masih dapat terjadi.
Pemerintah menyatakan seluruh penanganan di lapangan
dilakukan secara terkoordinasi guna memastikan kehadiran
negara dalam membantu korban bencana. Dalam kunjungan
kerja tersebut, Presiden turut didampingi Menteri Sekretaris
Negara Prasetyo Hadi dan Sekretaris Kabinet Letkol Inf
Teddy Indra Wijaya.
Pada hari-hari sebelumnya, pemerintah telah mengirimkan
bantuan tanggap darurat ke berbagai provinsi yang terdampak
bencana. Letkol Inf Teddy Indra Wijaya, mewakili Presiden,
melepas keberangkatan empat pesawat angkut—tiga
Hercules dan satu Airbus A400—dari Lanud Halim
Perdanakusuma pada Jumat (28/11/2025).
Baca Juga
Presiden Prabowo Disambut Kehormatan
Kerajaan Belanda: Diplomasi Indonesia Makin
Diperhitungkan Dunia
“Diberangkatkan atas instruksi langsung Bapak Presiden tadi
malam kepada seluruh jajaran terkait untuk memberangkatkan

AIM OF THE EXERCISE:
Rewrite the stretch from the start of the lines through the line containing "Teddy Indra Wijaya.", replacing "korban bencana" with "warga terdampak" and leaving everything else unchanged.

ANSWER TO THIS PROBLEM:
masih dapat terjadi.
Pemerintah menyatakan seluruh penanganan di lapangan
dilakukan secara terkoordinasi guna memastikan kehadiran
negara dalam membantu warga terdampak. Dalam kunjungan
kerja tersebut, Presiden turut didampingi Menteri Sekretaris
Negara Prasetyo Hadi dan Sekretaris Kabinet Letkol Inf
Teddy Indra Wijaya.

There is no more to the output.